Abandonment and haunting coexist in these hazy paintings that, upon closer inspection, reveal faint details—such as the coy smile on the face of a child playing with his dog, or food items spread on a dinner table. Whether remembered or imagined, Kameya’s narratives throughout the installation capture the raw ethereality of inhabiting a place.
Joiri Minaya, Fleurs de Liberation: Cloaking of the Meilleur-Goldthwaite House, 2024
While Prospect’s sojourn is limited to three months, many artworks create longer-term engagement with their sites and surrounding communities—part of the curators’ goal to be a true part of the city, rather than existing temporarily on its surface. “We aim not to host but to hold,” said Patterson. For example, local artist L. Kasimu Harris’s photographs of the waning Black bars across the American South are displayed on the walls of the local jazz bar Sweet Lorraine’s; and Vietnamese artist Tuan Mami’s installation Seeding The Future (2024) at Xavier University invites the public to roll clay with the local Vietnamese elders to make seed pods.
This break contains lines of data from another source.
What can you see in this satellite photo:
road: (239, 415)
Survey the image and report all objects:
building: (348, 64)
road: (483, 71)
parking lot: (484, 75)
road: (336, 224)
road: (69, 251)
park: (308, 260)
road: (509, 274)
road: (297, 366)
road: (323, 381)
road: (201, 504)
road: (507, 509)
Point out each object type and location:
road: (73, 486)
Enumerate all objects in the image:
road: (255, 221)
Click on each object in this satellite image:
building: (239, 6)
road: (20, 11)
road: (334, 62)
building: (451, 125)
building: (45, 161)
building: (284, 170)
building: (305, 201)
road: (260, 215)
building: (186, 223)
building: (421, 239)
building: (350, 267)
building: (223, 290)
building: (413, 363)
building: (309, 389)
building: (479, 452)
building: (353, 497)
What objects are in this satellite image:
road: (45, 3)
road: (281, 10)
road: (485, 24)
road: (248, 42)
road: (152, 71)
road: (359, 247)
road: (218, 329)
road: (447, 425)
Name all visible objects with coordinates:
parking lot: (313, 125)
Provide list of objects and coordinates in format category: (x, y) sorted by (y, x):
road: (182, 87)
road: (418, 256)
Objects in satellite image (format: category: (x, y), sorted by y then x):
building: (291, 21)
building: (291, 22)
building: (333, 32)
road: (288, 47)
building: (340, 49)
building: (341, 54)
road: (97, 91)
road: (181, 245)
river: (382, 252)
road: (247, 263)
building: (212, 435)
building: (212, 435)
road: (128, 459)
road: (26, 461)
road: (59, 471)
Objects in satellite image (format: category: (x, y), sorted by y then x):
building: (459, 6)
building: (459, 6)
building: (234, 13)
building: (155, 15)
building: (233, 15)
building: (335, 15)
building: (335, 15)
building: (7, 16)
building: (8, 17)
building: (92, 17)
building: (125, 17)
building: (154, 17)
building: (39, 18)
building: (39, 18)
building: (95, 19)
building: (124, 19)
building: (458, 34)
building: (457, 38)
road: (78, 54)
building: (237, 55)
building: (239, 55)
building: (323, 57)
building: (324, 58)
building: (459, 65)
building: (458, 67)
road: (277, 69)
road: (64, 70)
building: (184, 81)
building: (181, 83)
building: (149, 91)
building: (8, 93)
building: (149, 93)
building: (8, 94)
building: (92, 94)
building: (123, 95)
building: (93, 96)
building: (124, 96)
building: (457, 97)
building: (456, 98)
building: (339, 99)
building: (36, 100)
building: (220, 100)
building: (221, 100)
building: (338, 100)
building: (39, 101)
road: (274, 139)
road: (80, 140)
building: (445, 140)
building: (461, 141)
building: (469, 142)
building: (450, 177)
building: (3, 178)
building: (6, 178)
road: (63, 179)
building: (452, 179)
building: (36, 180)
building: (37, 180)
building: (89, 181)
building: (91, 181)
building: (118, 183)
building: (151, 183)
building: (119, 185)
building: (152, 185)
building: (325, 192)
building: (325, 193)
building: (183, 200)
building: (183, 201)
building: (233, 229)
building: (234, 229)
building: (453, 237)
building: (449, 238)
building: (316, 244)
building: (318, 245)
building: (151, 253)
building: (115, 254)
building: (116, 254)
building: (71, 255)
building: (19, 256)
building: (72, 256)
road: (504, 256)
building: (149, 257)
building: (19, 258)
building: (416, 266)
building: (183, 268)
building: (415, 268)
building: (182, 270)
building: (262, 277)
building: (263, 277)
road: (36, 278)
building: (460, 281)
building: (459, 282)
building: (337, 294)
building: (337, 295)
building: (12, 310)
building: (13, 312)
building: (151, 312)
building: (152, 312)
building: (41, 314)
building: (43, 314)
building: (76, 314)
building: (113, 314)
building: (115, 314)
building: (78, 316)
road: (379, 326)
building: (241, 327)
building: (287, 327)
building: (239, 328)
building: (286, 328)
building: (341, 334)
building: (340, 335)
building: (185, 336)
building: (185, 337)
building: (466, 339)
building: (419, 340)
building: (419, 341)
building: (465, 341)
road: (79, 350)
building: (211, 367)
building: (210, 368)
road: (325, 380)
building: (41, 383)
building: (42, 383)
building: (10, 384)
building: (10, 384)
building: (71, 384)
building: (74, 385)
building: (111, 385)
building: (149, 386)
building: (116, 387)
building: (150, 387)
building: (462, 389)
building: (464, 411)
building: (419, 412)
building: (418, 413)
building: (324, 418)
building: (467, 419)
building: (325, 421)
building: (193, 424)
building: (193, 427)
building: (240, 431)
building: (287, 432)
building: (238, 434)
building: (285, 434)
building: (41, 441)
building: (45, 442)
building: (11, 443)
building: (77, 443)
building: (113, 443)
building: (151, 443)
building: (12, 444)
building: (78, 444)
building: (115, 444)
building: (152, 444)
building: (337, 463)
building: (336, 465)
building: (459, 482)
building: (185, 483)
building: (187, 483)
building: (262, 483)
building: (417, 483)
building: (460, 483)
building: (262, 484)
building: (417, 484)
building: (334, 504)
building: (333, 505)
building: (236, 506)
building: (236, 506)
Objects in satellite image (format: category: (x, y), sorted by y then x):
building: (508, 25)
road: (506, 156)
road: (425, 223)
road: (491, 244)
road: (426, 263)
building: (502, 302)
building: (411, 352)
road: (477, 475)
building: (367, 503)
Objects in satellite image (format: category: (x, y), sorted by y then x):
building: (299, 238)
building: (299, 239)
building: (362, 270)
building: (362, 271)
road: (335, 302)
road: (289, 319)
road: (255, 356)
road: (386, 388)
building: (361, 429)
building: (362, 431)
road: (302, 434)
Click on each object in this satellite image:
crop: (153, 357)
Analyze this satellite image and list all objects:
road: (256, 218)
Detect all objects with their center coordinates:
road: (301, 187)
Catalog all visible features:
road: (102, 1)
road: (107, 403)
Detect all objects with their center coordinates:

Meanwhile, Joiri Minaya’s mammoth installation dresses the historic Meilleur-Goldthwaite House in a massive draped cloak. For the duration of the triennial, the building, in the historic Tremé neighborhood where 20% of houses were owned by Black women in the 1700s, is covered in images of the local flora and fauna, such as African rice, coral bean, lizard’s tail, okra, saw palmetto, and swamp cypress.
“I looked into plants used to resist hegemonic and colonial processes historically and in the present, mainly by the area’s Indigenous, African American, and immigrant communities,” explained Minaya. She also noted that the plants were used for various practical and spiritual purposes, such as “healing, nurture, marooning, abortions—particularly by Black women during enslavement—and tool-making.”
The New York–based Dominican artist has previously transformed colonialist monuments into washes of abundant flora in spandex material throughout Europe, U.S., and the Caribbean. For the largest “cloaking” effort of her career, Minaya chose a historic building that was originally built for the keeper of the New Orleans jail in 1829 and currently belongs to the New Orleans African American Museum. The artist found inspiration in New Orleans’s complex history of labor, enslavement, and architecture. The gentle curves of her plants replicate Ghanaian Adinkra symbols, which, she learned in her research, were secretly carved by enslaved African iron workers. “This subversion in particular inspired the way in which the plants operate as design elements within the repeating composition,” Minaya said.